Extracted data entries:
++++
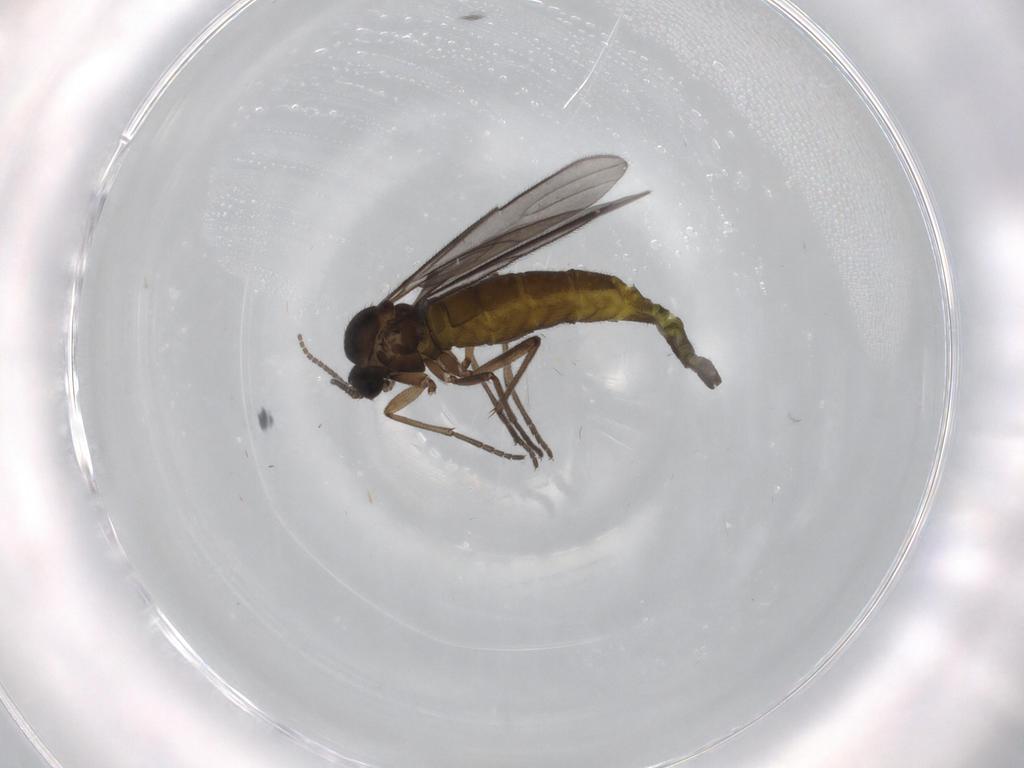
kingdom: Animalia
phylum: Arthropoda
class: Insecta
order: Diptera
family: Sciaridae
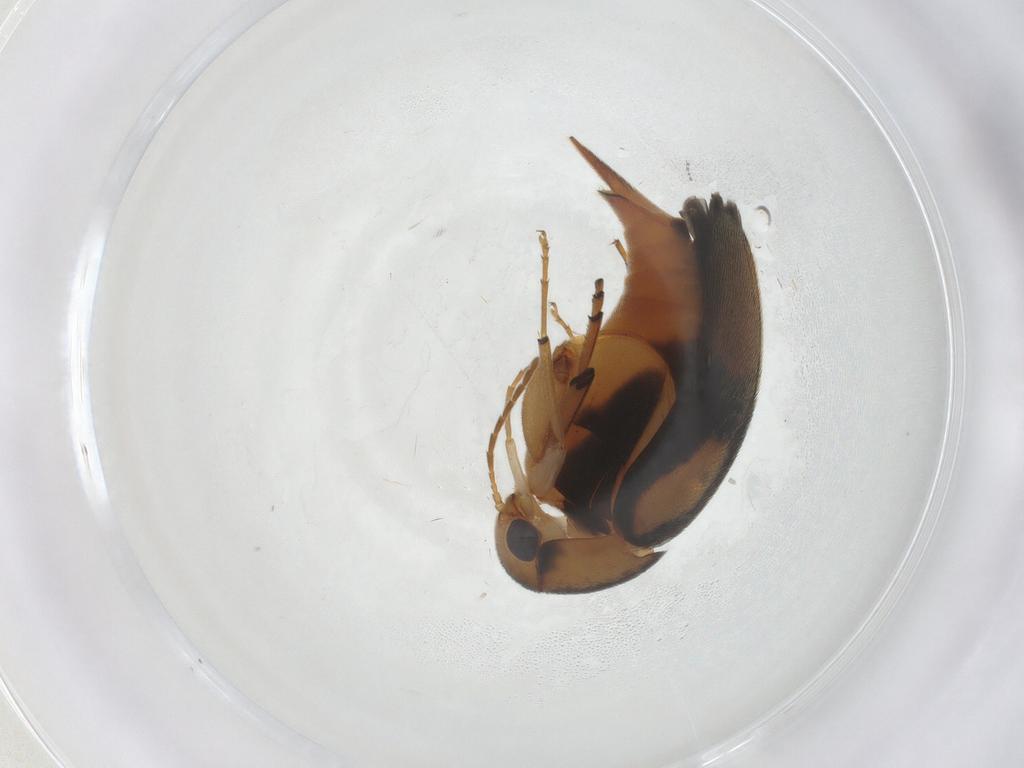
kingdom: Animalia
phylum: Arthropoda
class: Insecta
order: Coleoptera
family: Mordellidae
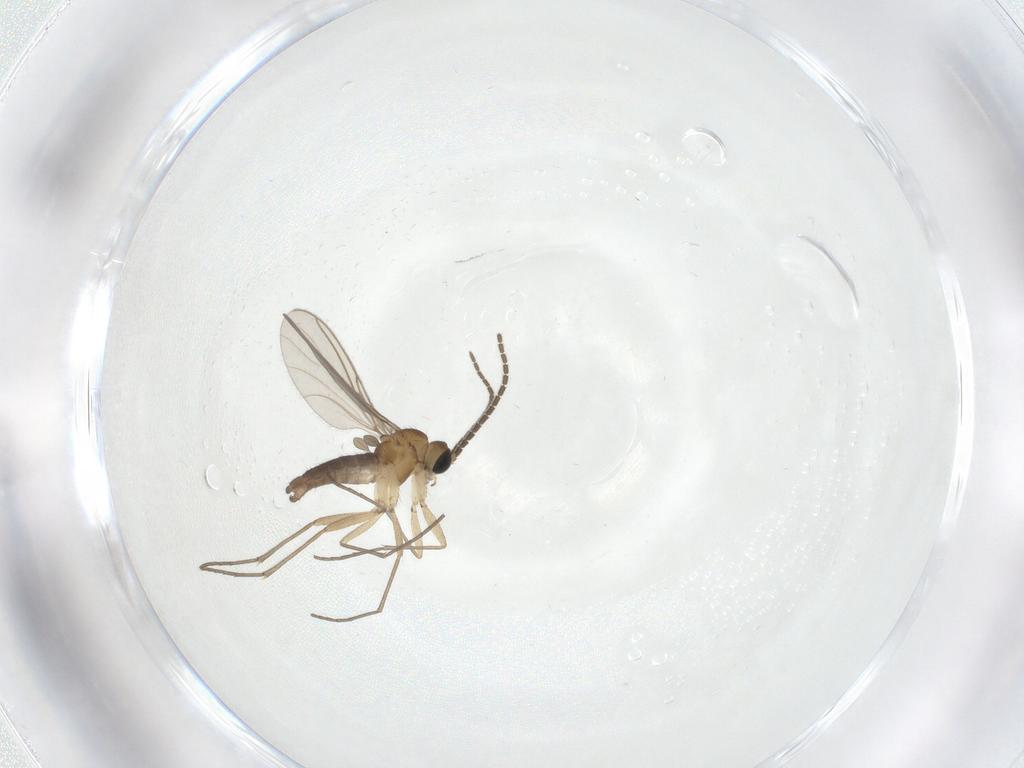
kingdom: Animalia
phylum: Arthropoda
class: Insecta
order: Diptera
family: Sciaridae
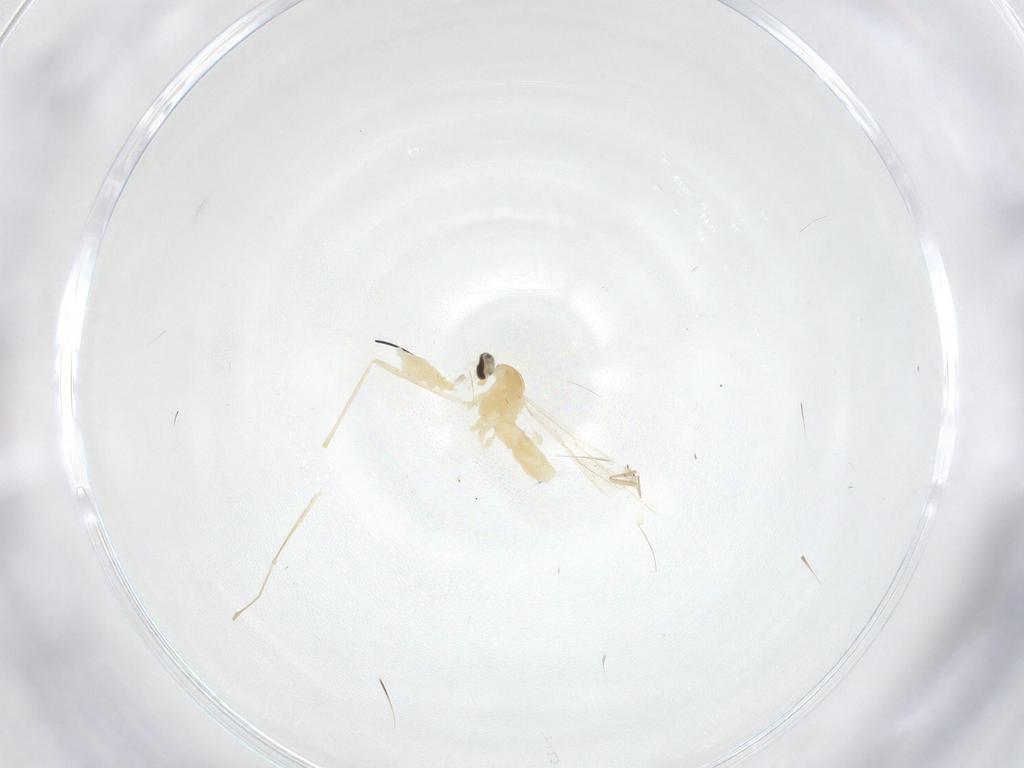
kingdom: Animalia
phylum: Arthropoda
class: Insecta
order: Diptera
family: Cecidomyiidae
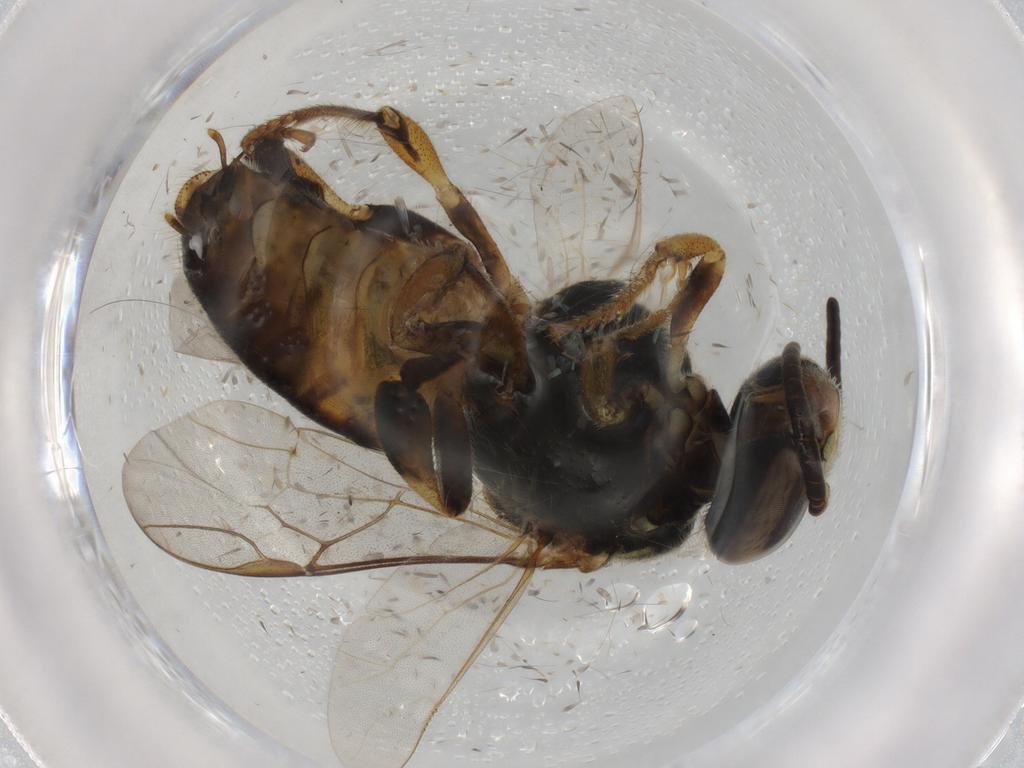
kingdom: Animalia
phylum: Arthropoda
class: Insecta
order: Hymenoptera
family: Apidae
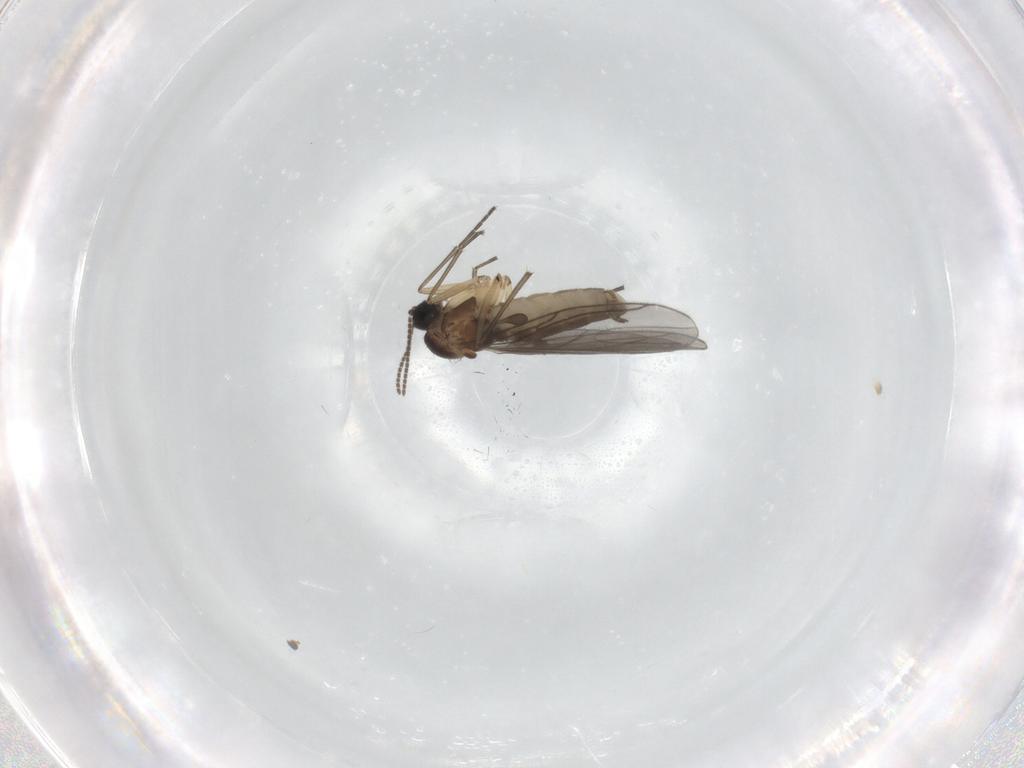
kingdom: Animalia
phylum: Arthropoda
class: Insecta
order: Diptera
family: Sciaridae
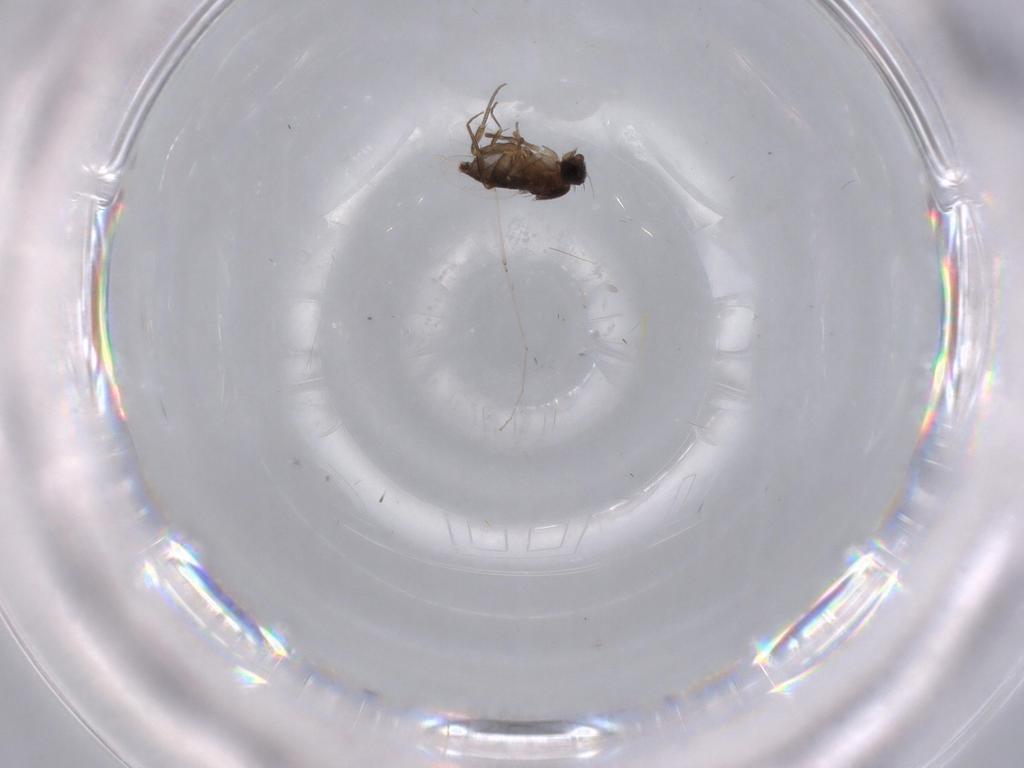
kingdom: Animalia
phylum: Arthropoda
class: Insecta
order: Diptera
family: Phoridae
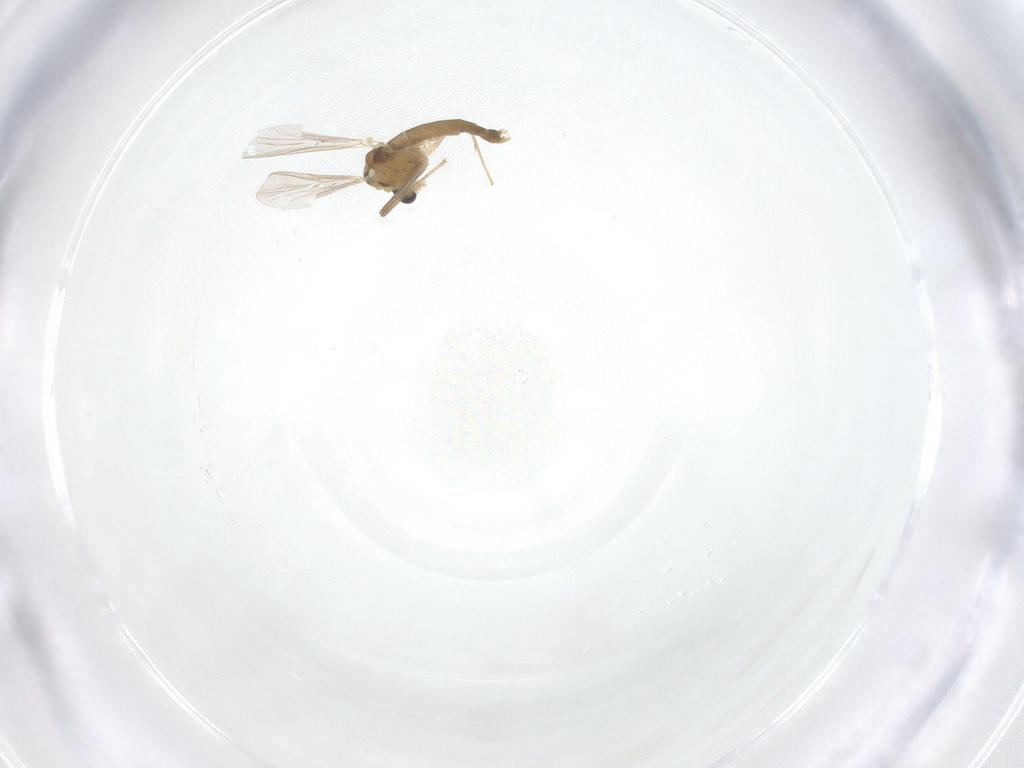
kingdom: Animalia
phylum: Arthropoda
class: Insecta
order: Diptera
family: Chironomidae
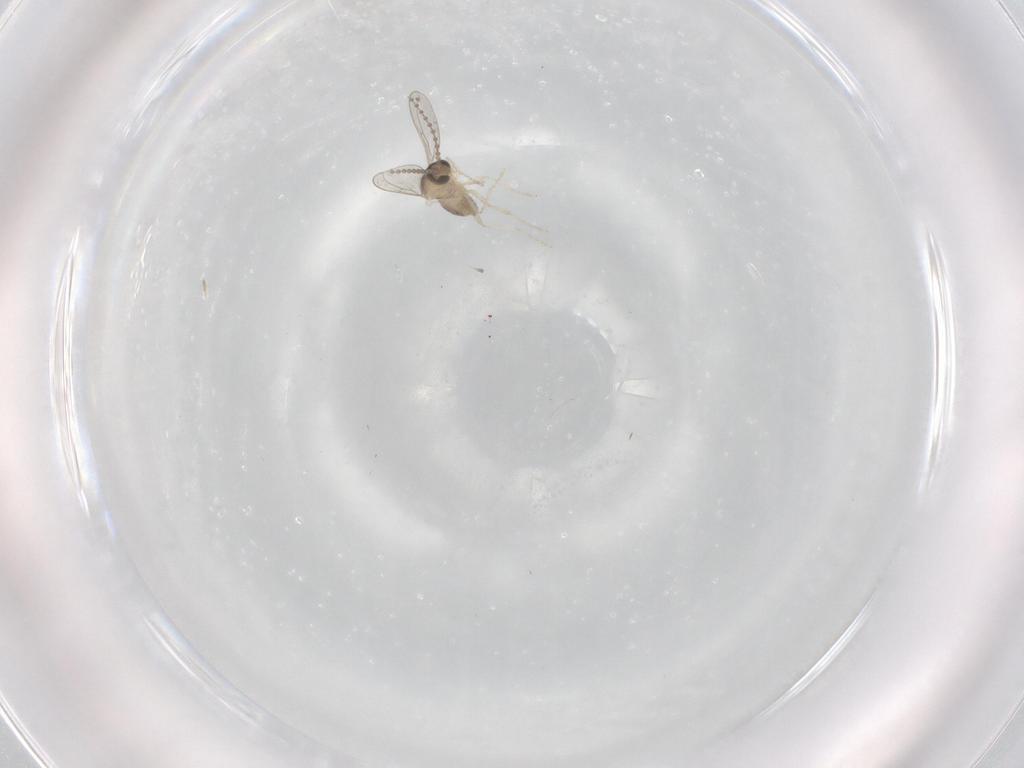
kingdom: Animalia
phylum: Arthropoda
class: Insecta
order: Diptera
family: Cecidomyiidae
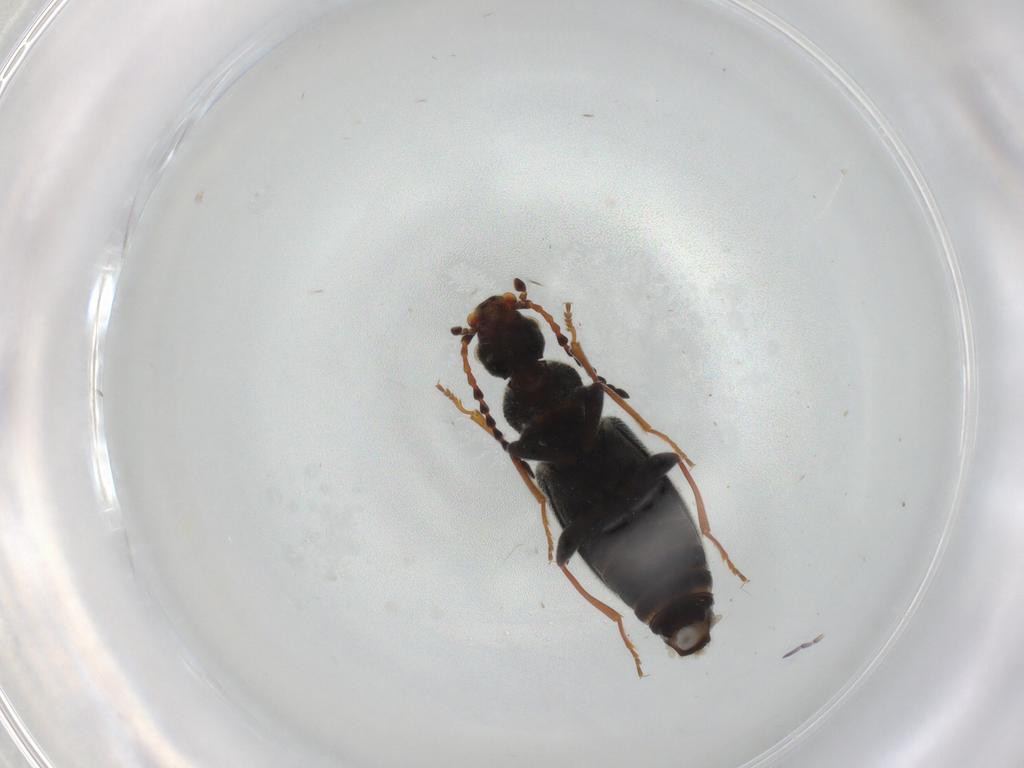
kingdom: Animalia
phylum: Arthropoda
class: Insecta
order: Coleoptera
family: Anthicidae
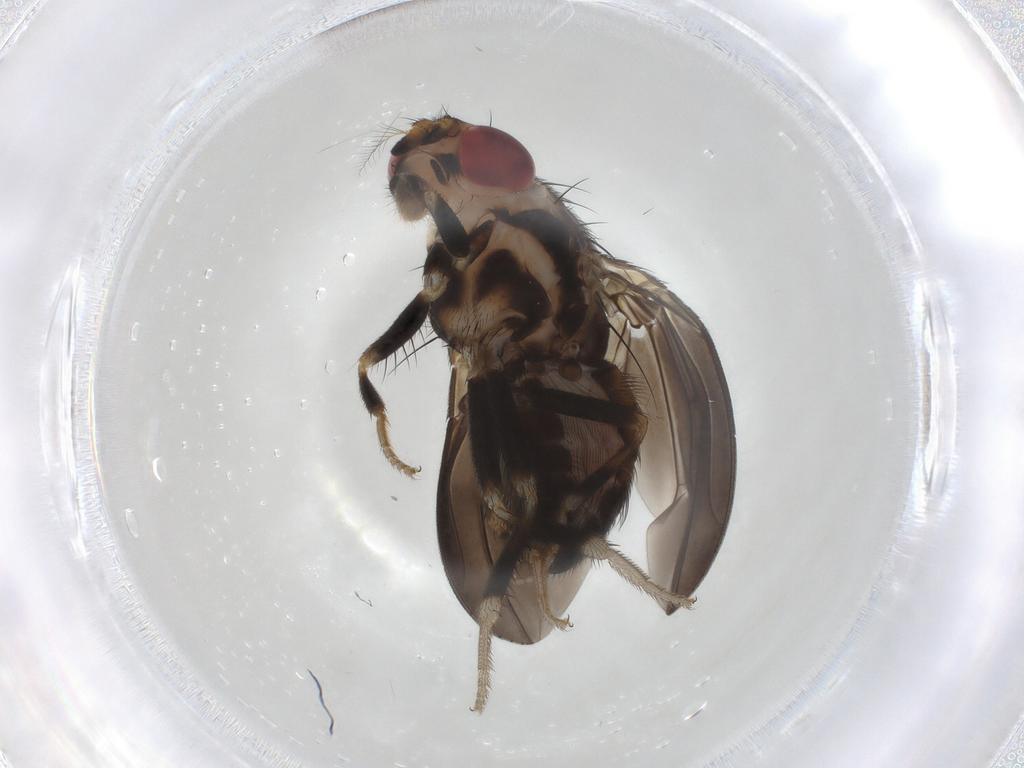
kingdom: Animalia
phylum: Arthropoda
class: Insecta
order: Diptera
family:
++++
Description of the task:
Copy every line of the records above word for word, leaving out the pictures.

Finished exercise:
kingdom: Animalia
phylum: Arthropoda
class: Insecta
order: Diptera
family: Sciaridae
kingdom: Animalia
phylum: Arthropoda
class: Insecta
order: Coleoptera
family: Mordellidae
kingdom: Animalia
phylum: Arthropoda
class: Insecta
order: Diptera
family: Sciaridae
kingdom: Animalia
phylum: Arthropoda
class: Insecta
order: Diptera
family: Cecidomyiidae
kingdom: Animalia
phylum: Arthropoda
class: Insecta
order: Hymenoptera
family: Apidae
kingdom: Animalia
phylum: Arthropoda
class: Insecta
order: Diptera
family: Sciaridae
kingdom: Animalia
phylum: Arthropoda
class: Insecta
order: Diptera
family: Phoridae
kingdom: Animalia
phylum: Arthropoda
class: Insecta
order: Diptera
family: Chironomidae
kingdom: Animalia
phylum: Arthropoda
class: Insecta
order: Diptera
family: Cecidomyiidae
kingdom: Animalia
phylum: Arthropoda
class: Insecta
order: Coleoptera
family: Anthicidae
kingdom: Animalia
phylum: Arthropoda
class: Insecta
order: Diptera
family:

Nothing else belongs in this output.